The more I reflect on my writing, the more I learn about myself which is, of course, a good thing. Ever since I began writing my mood has improved overall and my all time low moments are no longer quite so low, nor do they last quite so long, but I can always tell when I’m not feeling my best for one simple reason. When I don’t seem to want to write, or can’t seem to make myself do it, that’s when I know I’m not at my best. My bouts of depression, which of course come and go, are quite often the things that prevent me from writing, and that quite often puts me in what seems like a worse mood, but overall I have to remember that since writing I am no longer quite as much of a downer as I used to be.
I know that in the paragraph above I sound like quite the Donald-downer (couldn’t force myself to say Debbie-downer, sorry ladies), but I don’t ever believe that I was quite such a thing. I have always been quite the enjoyer of life, extracting the great moments of fun that I could from every day life and relishing in them, but I have had my moments, and still do.
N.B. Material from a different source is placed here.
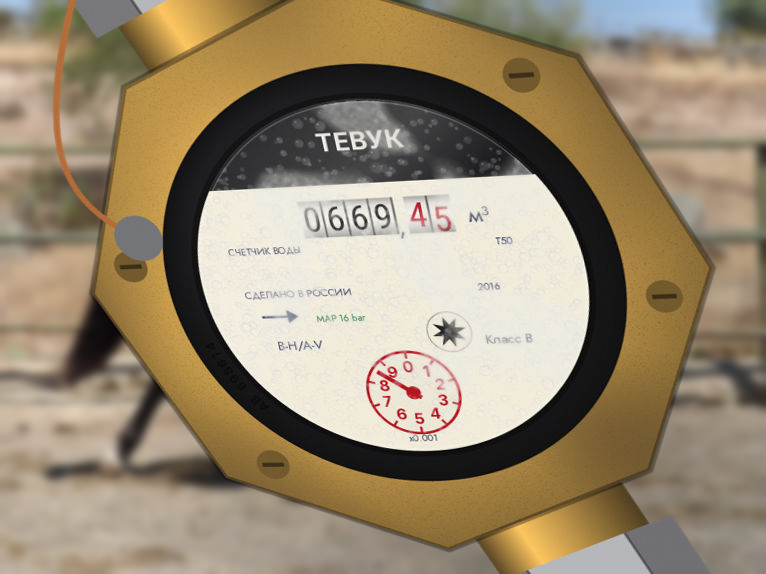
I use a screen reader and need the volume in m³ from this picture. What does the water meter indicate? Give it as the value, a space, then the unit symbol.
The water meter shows 669.448 m³
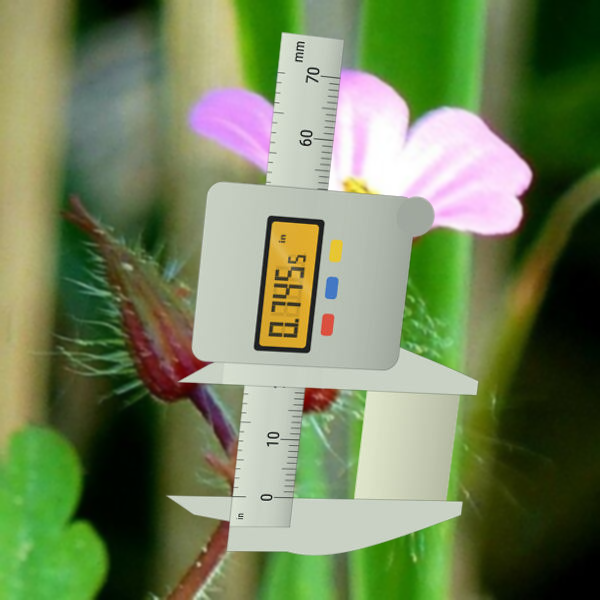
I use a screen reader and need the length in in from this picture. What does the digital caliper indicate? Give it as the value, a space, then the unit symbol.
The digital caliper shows 0.7455 in
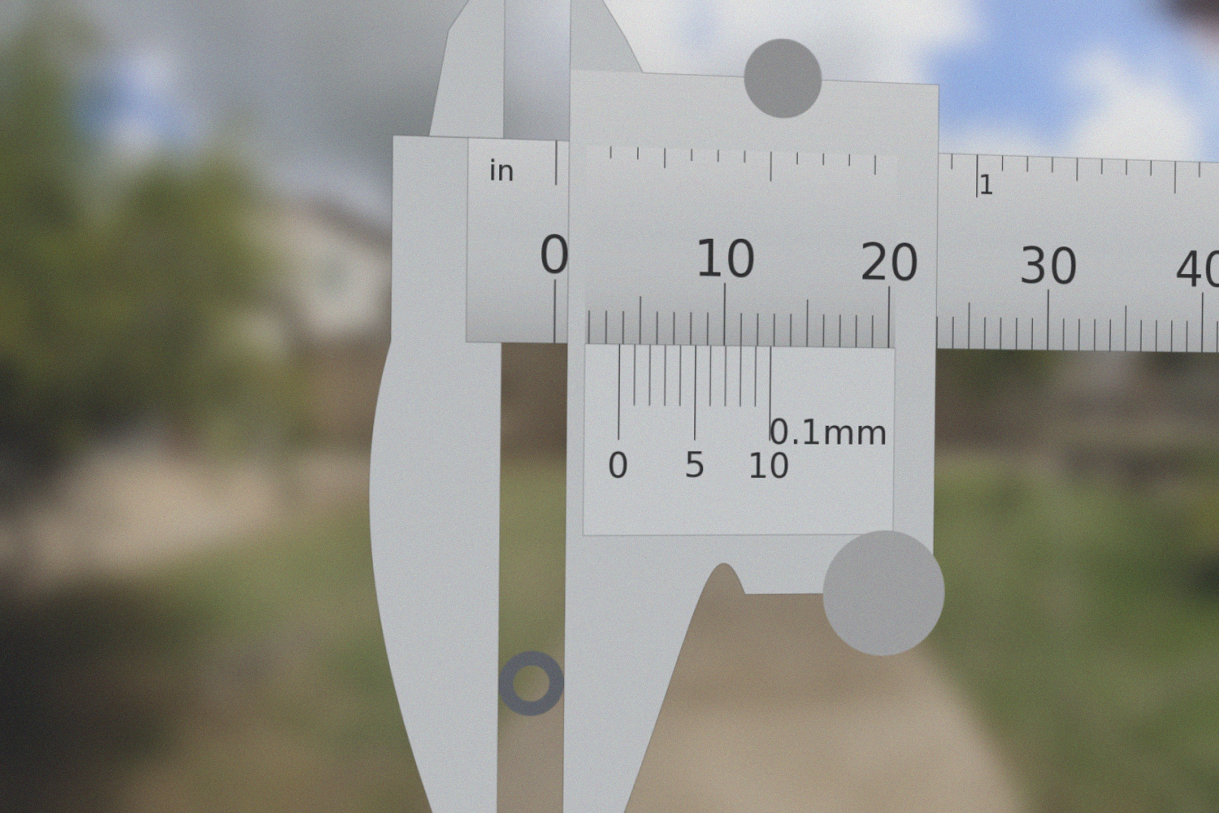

A doctor would probably prescribe me with one or more mood altering drugs, but I refuse such chemical dependencies for a variety of reasons. The main one being that I believe anyone can overcome and choose to be different from what they currently are, but that is another matter entirely.
Leave it to be said that writing is a gauge of my persona, and whether I write or not helps me decide what is truly going on in my life. Whether I ever publish, or even finish a single story, will not matter in the scheme of whether or not writing has improved my life. It has, and I am thankful for that to no end. Now if only I could plant my ass in the seat more often and focus to the end of a story, then rewrite and revise until completion.